Page-level text extractions:

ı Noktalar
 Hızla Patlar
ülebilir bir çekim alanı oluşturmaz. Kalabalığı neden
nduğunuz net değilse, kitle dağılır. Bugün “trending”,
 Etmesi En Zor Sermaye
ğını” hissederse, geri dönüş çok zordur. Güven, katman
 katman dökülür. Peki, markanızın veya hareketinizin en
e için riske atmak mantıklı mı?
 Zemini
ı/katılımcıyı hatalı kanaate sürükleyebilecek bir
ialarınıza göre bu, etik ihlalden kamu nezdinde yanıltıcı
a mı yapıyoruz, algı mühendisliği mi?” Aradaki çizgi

#### What is needed:
Starting at the line that contains "zordur. Güven, katman", write out every line to the end of the entries, exactly as given.

#### Reply to the task:
ğını” hissederse, geri dönüş çok zordur. Güven, katman
 katman dökülür. Peki, markanızın veya hareketinizin en
e için riske atmak mantıklı mı?
 Zemini
ı/katılımcıyı hatalı kanaate sürükleyebilecek bir
ialarınıza göre bu, etik ihlalden kamu nezdinde yanıltıcı
a mı yapıyoruz, algı mühendisliği mi?” Aradaki çizgi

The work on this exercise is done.